• **What the task requires**
Repeat exactly, and only, the lines from the one containing "de este foro!" through the last line of the data below.

• **Entries shown**
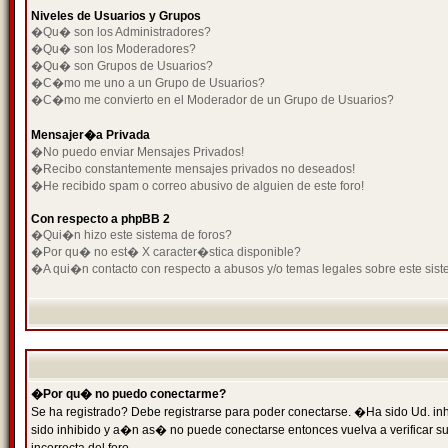
Niveles de Usuarios y Grupos
�Qu� son los Administradores?
�Qu� son los Moderadores?
�Qu� son Grupos de Usuarios?
�C�mo me uno a un Grupo de Usuarios?
�C�mo me convierto en el Moderador de un Grupo de Usuarios?
Mensajer�a Privada
�No puedo enviar Mensajes Privados!
�Recibo constantemente mensajes privados no deseados!
�He recibido spam o correo abusivo de alguien de este foro!
Con respecto a phpBB 2
�Qui�n hizo este sistema de foros?
�Por qu� no est� X caracter�stica disponible?
�A qui�n contacto con respecto a abusos y/o temas legales sobre este sist
�Por qu� no puedo conectarme?
Se ha registrado? Debe registrarse para poder conectarse. �Ha sido Ud. inh
sido inhibido y a�n as� no puede conectarse entonces vuelva a verificar su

• **Result for this exercise**
�He recibido spam o correo abusivo de alguien de este foro!
Con respecto a phpBB 2
�Qui�n hizo este sistema de foros?
�Por qu� no est� X caracter�stica disponible?
�A qui�n contacto con respecto a abusos y/o temas legales sobre este sist
�Por qu� no puedo conectarme?
Se ha registrado? Debe registrarse para poder conectarse. �Ha sido Ud. inh
sido inhibido y a�n as� no puede conectarse entonces vuelva a verificar su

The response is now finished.